In an embodiment the detecting of temporal coherence violations and the determining of at least one pixel of the plurality of pixels as defective are performed iteratively, wherein the corresponding displacement radii are set to smaller values with each iteration. This produces a set of potentially differing results of detected temporal coherence violations, wherein the reduction of applied displacement radii potentially results in increasing coherence violation detection ratios. In this context, a “smaller value” refers to a value smaller than the one used in the preceding iteration. As an example, with each iteration, the previously determined radius is multiplied by a predefined factor smaller than 1.
In another embodiment the detecting of temporal coherence violations and the determining of at least one pixel of the plurality of pixels as defective are performed iteratively, wherein the threshold is increased with each iteration.

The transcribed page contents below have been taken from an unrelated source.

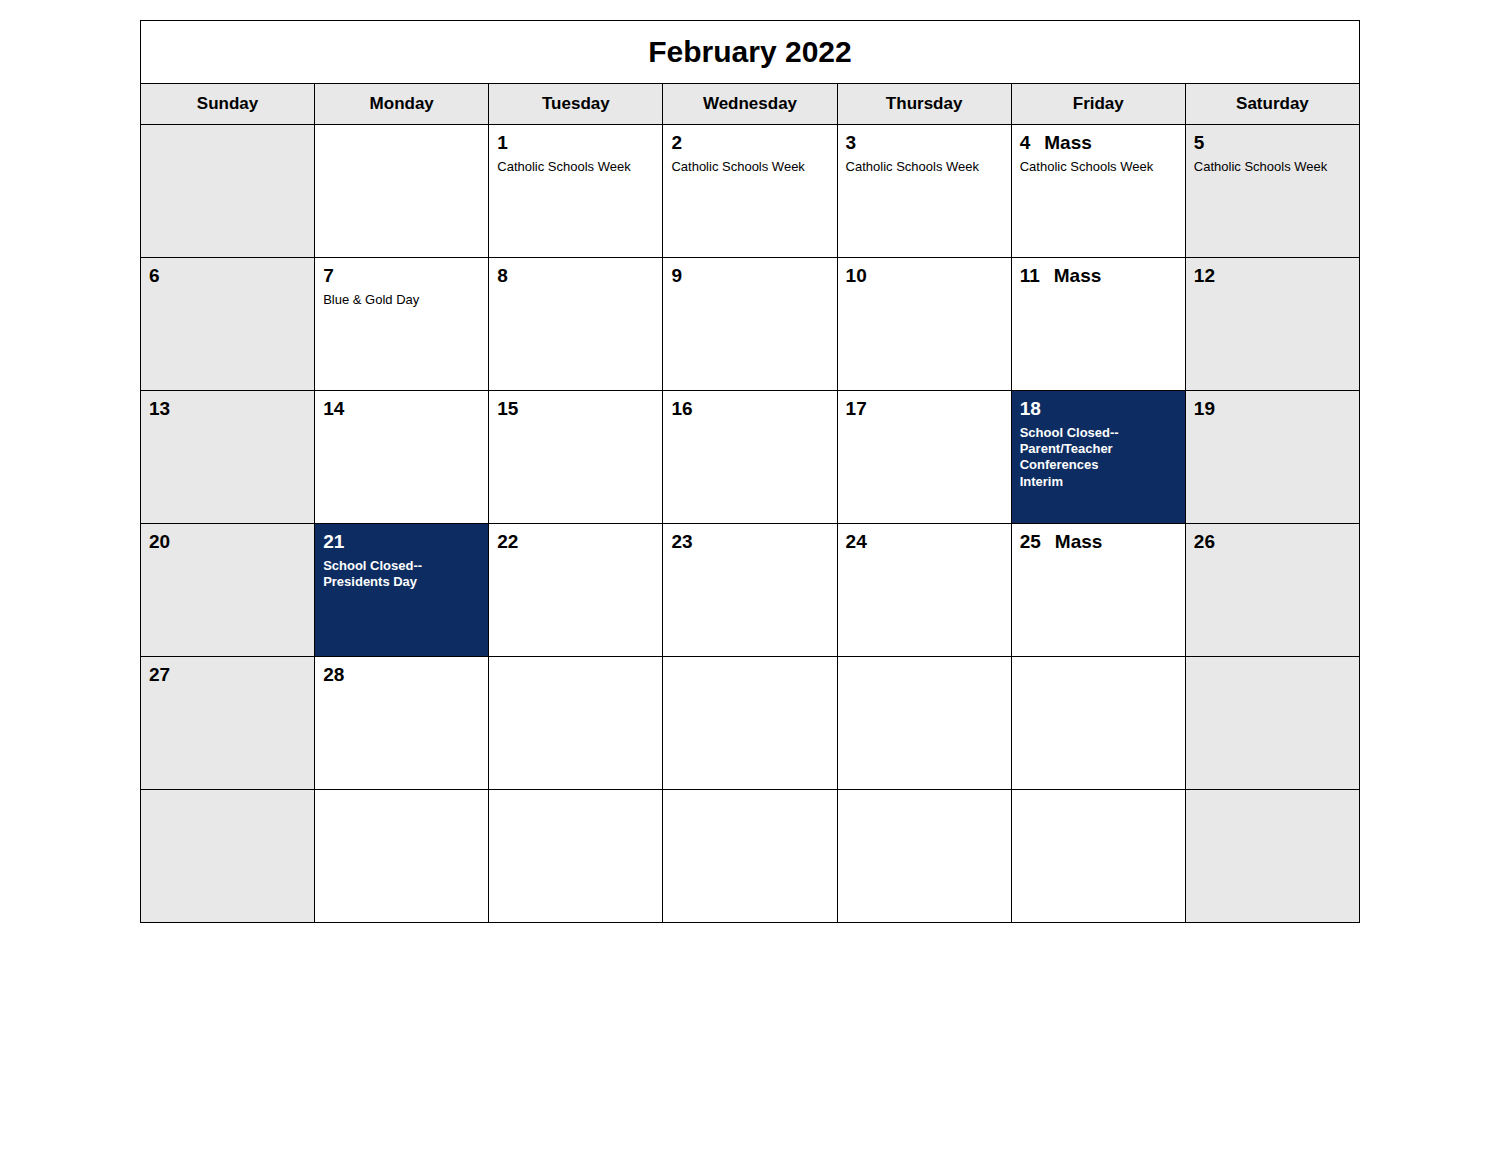February 2022
| Sunday | Monday | Tuesday | Wednesday | Thursday | Friday | Saturday |
| --- | --- | --- | --- | --- | --- | --- |
| | | 1 Catholic Schools Week | 2 Catholic Schools Week | 3 Catholic Schools Week | 4 Mass Catholic Schools Week | 5 Catholic Schools Week |
| 6 | 7 Blue & Gold Day | 8 | 9 | 10 | 11 Mass | 12 |
| 13 | 14 | 15 | 16 | 17 | 18 School Closed--Parent/Teacher Conferences Interim | 19 |
| 20 | 21 School Closed--Presidents Day | 22 | 23 | 24 | 25 Mass | 26 |
| 27 | 28 | | | | | |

For example, the detecting of temporal coherence violations and the determining of at least one pixel of the plurality of pixels as defective can be performed twice. The idea is to carry out dirt detection twice with two different search window radii. In the second iteration the method is modified such that the backward and forward search radius is significantly reduced, resulting in a much higher detection ratio. In other words, for the first pass, i.e. iteration, the threshold is set conservatively, i.e. to enable a low detection rate, in order to prevent misdetections. However, defects may probably only be detected partly in this iteration. For the second iteration a more relaxed threshold is chosen, resulting in more detections and better shape recovery, but increased misdetection rate.
Afterwards, only regions of the second iteration are selected that are confirmed by the first one. For example, in an embodiment where the detecting of temporal coherence violations and the determining of at least one pixel of the plurality of pixels as defective are performed iteratively, the determining of at least one pixel of the plurality of pixels as defective for an iteration further comprises determining at least one subset of said at least one pixel and determining the one or more pixels of the subset as defective only if in the previous iteration at least one corresponding pixel has been determined as defective. In this context, a subset of a single pixel is the pixel itself, whereas otherwise a subset consists of pixels adjacent or in close proximity to each other. A pixel of the previous iteration that corresponds to the subset is a pixel that overlaps with the subset.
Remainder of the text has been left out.